Met betrekking tot het door [appellant sub 7] bedoelde bosje heeft de raad gesteld dat dit bosje op eigendom van de gemeente ligt en deel uitmaakt van de daar aanwezige landschappelijke waarden. Hij heeft zich op het standpunt gesteld dat het bosje geen onaanvaardbare hinder voor de bedrijfsvoering oplevert, en dat indien [appellant sub 7] hinder ondervindt in zijn bedrijfsvoering door overhangende takken over zijn perceel, deze hinder kan worden beperkt door het al dan niet op verzoek van [appellant sub 7] snoeien van het bosje. Naar het oordeel van de Afdeling heeft de raad zich in redelijkheid op dit standpunt kunnen stellen.

2.5.3. In hetgeen [appellant sub 7] heeft aangevoerd ziet de Afdeling geen aanleiding voor het oordeel dat de raad zich niet in redelijkheid op het standpunt heeft kunnen stellen dat het plan strekt ten behoeve van een goede ruimtelijke ordening. Het beroep is ongegrond.

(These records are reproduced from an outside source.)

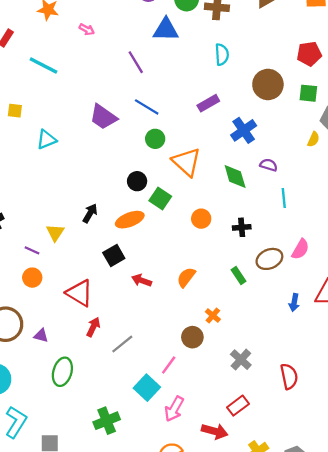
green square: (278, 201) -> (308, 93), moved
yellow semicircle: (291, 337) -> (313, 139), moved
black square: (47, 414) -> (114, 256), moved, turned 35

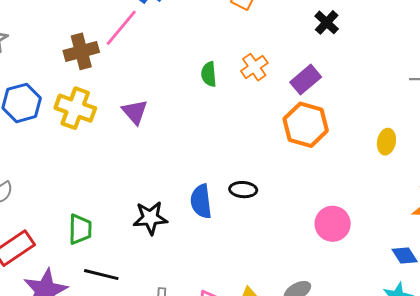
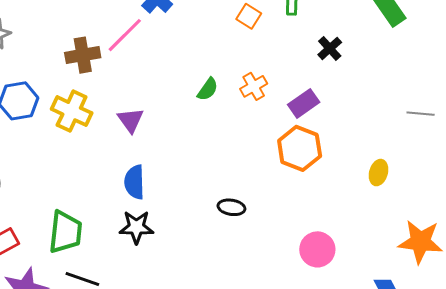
green semicircle: (209, 74) -> (208, 89), turned -145
blue semicircle: (201, 201) -> (134, 182), moved
green trapezoid: (80, 229) -> (65, 232), size x1.4

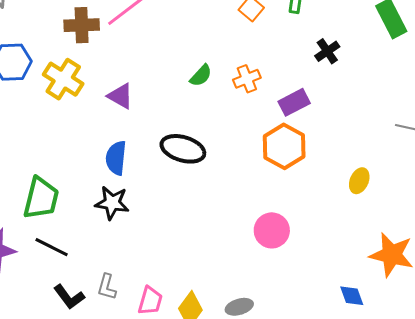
purple triangle: (131, 120) -> (120, 96), turned -32
black ellipse: (231, 207) -> (183, 149), moved, size x1.6
pink circle: (317, 249) -> (272, 230), moved

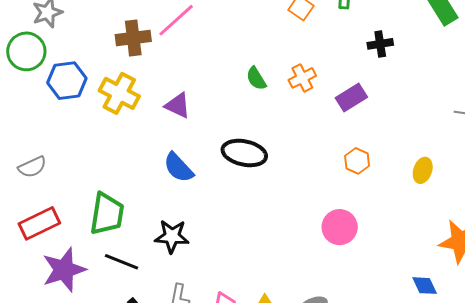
black cross: (327, 51) -> (380, 44), turned 30
green semicircle: (201, 76) -> (256, 79), turned 110
orange hexagon: (284, 146) -> (357, 161), moved, size x0.6
blue semicircle: (116, 158) -> (178, 168), turned -44
black star: (112, 203) -> (172, 236), moved

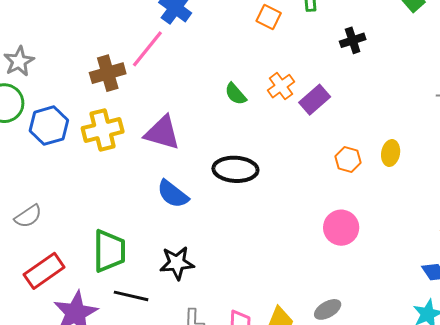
yellow cross: (119, 93) -> (103, 130), turned -33
purple rectangle: (351, 98) -> (315, 100), moved
purple triangle: (178, 105) -> (162, 133), size x1.4
yellow ellipse: (423, 170) -> (391, 153), moved

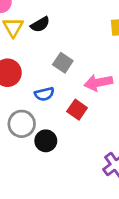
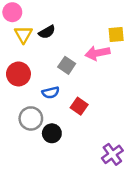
pink arrow: (98, 83) -> (98, 53), moved

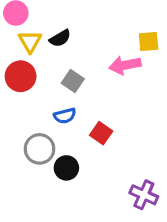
gray square: (67, 65) -> (73, 81), moved
red circle: (18, 74) -> (21, 76), moved
purple cross: (112, 154) -> (144, 195), turned -30

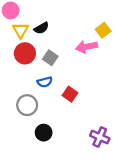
yellow square: (149, 41) -> (103, 30), turned -32
red circle: (21, 76) -> (25, 53), moved
black circle: (66, 168) -> (44, 133), moved

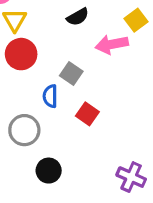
black semicircle: (41, 28) -> (78, 17), moved
gray square: (50, 58) -> (71, 73), moved
blue semicircle: (45, 82) -> (50, 96), turned 104

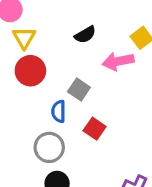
gray circle: (24, 130) -> (49, 147), moved

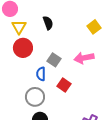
black semicircle: (85, 35) -> (48, 23), moved, turned -80
pink arrow: (118, 61) -> (84, 58), moved

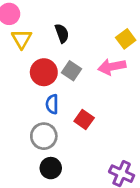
red circle: (23, 48) -> (44, 72), moved
pink arrow: (84, 58) -> (112, 67), moved
gray square: (54, 60) -> (72, 71), moved

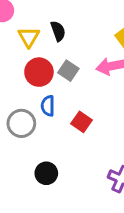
yellow triangle: (22, 39) -> (29, 37), moved
gray circle: (44, 136) -> (21, 123), moved

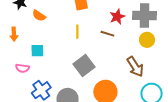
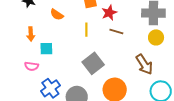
orange semicircle: (39, 16) -> (57, 15), moved
red star: (117, 17) -> (109, 13), moved
orange arrow: (14, 34) -> (31, 34), moved

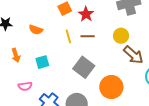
brown line: (116, 32) -> (88, 36), moved
yellow circle: (156, 37) -> (121, 36), moved
cyan square: (46, 49) -> (42, 62), moved

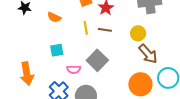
orange arrow: (16, 55) -> (27, 74), moved, size x1.6
pink semicircle: (25, 86) -> (74, 69), moved
orange circle: (111, 87) -> (140, 84), moved

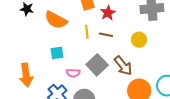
orange semicircle: (54, 17) -> (56, 20), size x1.6
brown arrow: (148, 54) -> (123, 66), moved

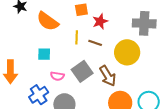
yellow circle: (139, 40) -> (127, 52), size x1.6

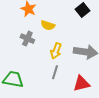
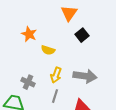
gray cross: (27, 39) -> (28, 82), moved

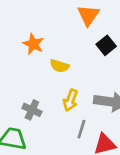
gray line: (55, 96) -> (81, 129), moved

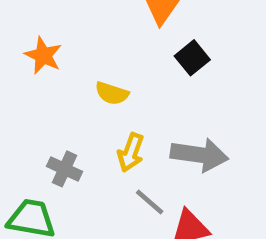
orange star: (33, 44) -> (43, 55), moved
gray line: (81, 129) -> (150, 202), turned -66

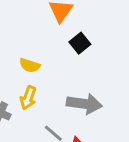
yellow arrow: (131, 152) -> (28, 98), moved

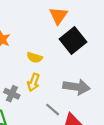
black square: (80, 43) -> (73, 40), size x1.6

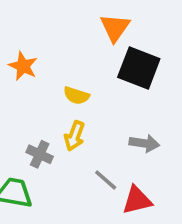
black square: (73, 40) -> (139, 68), turned -30
gray arrow: (76, 87) -> (144, 143), size x0.7

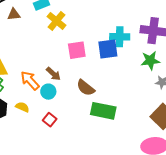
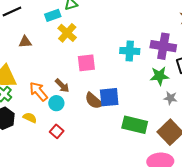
brown triangle: (14, 14) -> (25, 42), moved
blue square: (108, 49) -> (109, 97), moved
green rectangle: (103, 111) -> (135, 125), moved

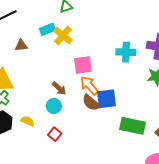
cyan rectangle: (53, 15) -> (47, 29), moved
orange arrow: (38, 91) -> (89, 86), moved

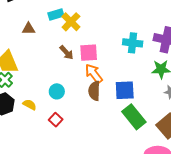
brown arrow: (59, 88) -> (66, 52), moved
blue square: (106, 99) -> (125, 90), moved
brown semicircle: (91, 103) -> (94, 91), turned 48
green rectangle: (133, 126) -> (134, 117), turned 35

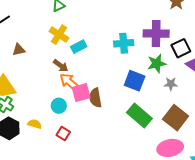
cyan rectangle: (56, 15) -> (79, 47), moved
pink square: (89, 53) -> (81, 93), moved
orange arrow: (94, 74) -> (70, 82), moved
blue square: (125, 90) -> (135, 81), moved, turned 35

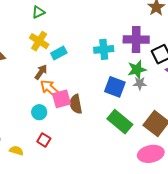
brown arrow: (61, 66) -> (41, 72), turned -91
gray star: (171, 84) -> (140, 83), moved
yellow semicircle: (35, 124) -> (16, 151), moved

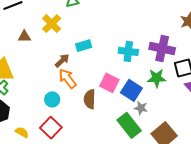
yellow cross: (39, 41) -> (52, 24), moved
gray star: (140, 83) -> (141, 108), moved
pink square: (61, 99) -> (109, 83), moved, turned 30
red square: (44, 140) -> (51, 128), size x1.5

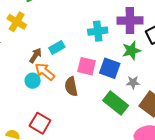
cyan rectangle: (84, 46) -> (57, 48), moved
cyan circle: (52, 99) -> (33, 81), moved
gray star: (141, 108) -> (133, 82), moved

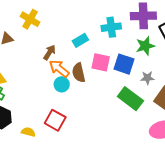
cyan rectangle: (57, 48) -> (80, 40), moved
cyan circle: (33, 81) -> (62, 84), moved
brown semicircle: (71, 87) -> (79, 73), moved

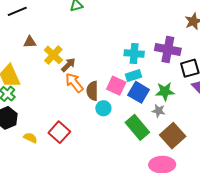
yellow cross: (30, 19) -> (53, 55), moved
cyan rectangle: (80, 40) -> (134, 76), moved
green star: (145, 46) -> (165, 91), moved
cyan circle: (62, 84) -> (103, 108), moved

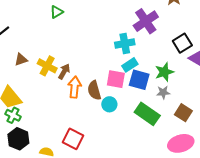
purple cross: (168, 49) -> (146, 21), moved, turned -30
orange arrow: (74, 83) -> (75, 87), turned 60
brown square: (173, 136) -> (183, 113), size x0.7

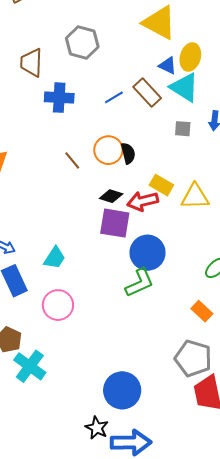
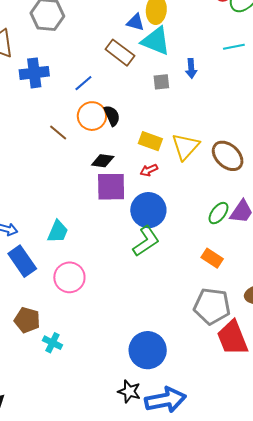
blue line: (114, 97) -> (83, 83), moved
yellow triangle: (195, 197) -> (185, 147), turned -36
red arrow: (143, 201) -> (149, 170), moved, size x0.6
cyan cross: (30, 366) -> (52, 343), size x0.6

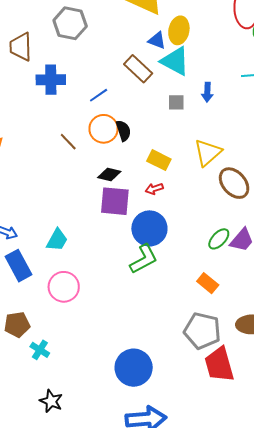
yellow triangle: (185, 147) -> (208, 153), moved
brown pentagon: (27, 320) -> (17, 325), turned -30
black star: (129, 391) -> (51, 401), moved

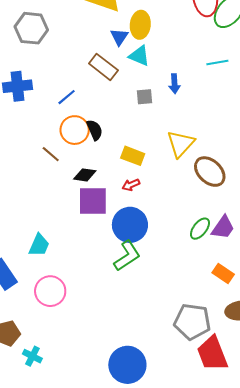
blue triangle: (157, 40) -> (119, 37), turned 48
cyan triangle: (175, 61) -> (139, 56), size x0.7
brown line: (68, 142) -> (51, 154), moved
orange rectangle: (208, 283) -> (223, 274), moved

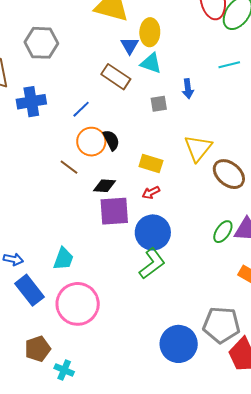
pink circle: (50, 291) -> (78, 304), size x1.4
blue circle: (127, 365) -> (179, 344), moved

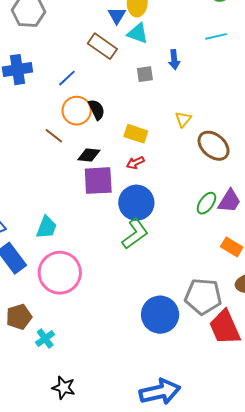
yellow triangle: (198, 148) -> (183, 119), size x0.6
cyan cross: (64, 370) -> (45, 338), turned 30

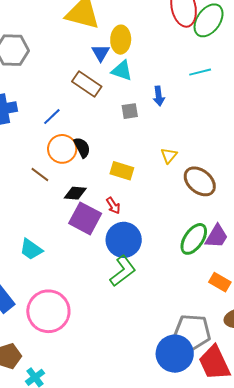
red arrow: (135, 163) -> (113, 205), moved, turned -96
purple square: (98, 181) -> (85, 218), turned 32
green ellipse: (206, 203) -> (194, 239), size x1.4
cyan trapezoid: (46, 227) -> (31, 249), moved, turned 105
blue circle: (160, 315) -> (175, 354), moved

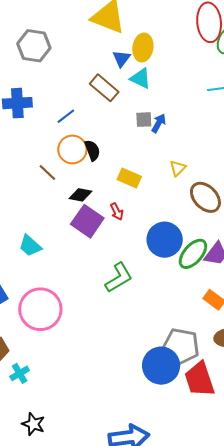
blue arrow: (159, 96) -> (159, 123), moved, turned -150
blue circle: (124, 240) -> (165, 240), moved

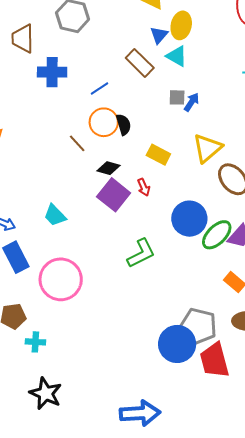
yellow triangle: (178, 168) -> (207, 148), size x1.8
cyan cross: (20, 373) -> (35, 342), turned 30
black star: (33, 424) -> (46, 393), size x1.4

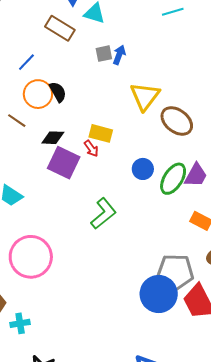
yellow rectangle: (158, 155) -> (101, 133), moved
blue circle: (189, 219) -> (143, 169), size x0.6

Het beroep van [appellante sub 6]

2.6. [appellante sub 6] en anderen kunnen zich niet verenigen met artikel 2.4 lid A, onder 1, in samenhang met artikel 2.4 lid H, locatienummer 2 van de planregels. Ingevolge deze planregels mag op het perceel [locatie 4] te Oeffelt uitsluitend een kuikenbroederij worden gevestigd. [appellante sub 6] en anderen betogen dat het hierdoor is uitgesloten om het transportbedrijf dat [appellante sub 6] thans exploiteert, naar dat perceel te verplaatsen. Volgens hen is het transportbedrijf hoofdzakelijk bestemd voor de transport van mest, en daarom een zogeheten agrarisch-technisch hulpbedrijf, waartegen geen bezwaren zouden moeten bestaan op de desbetreffende locatie. [appellante sub 6] en anderen wijzen er voorts op dat op de locatienummers 9 en 10 reguliere transportbedrijven zijn gevestigd.

2.6.1. De raad heeft zich op het standpunt gesteld dat de door [appellante sub 6] en anderen gewenste activiteiten niet aan het buitengebied gebonden zijn, en gezien paragraaf 4.13 van de Paraplunota Noord-Brabant, in beginsel daar niet zijn toegestaan. Hij heeft daartoe gesteld dat uit het handelsregister blijkt dat het bedrijf van [appellante sub 6] transport in binnen- en buitenland verzorgt en behalve mest ook fourages, zand, grind en houtproducten vervoert. Ter zitting heeft de raad er verder op gewezen dat de Adviescommissie voor Agrarische Bouwaanvragen in een advies van 28 april 2010 heeft gesteld dat gezien het algemene karakter van de werkzaamheden van het bedrijf, dit bedrijf niet als gebonden aan het buitengebied kan worden aangemerkt.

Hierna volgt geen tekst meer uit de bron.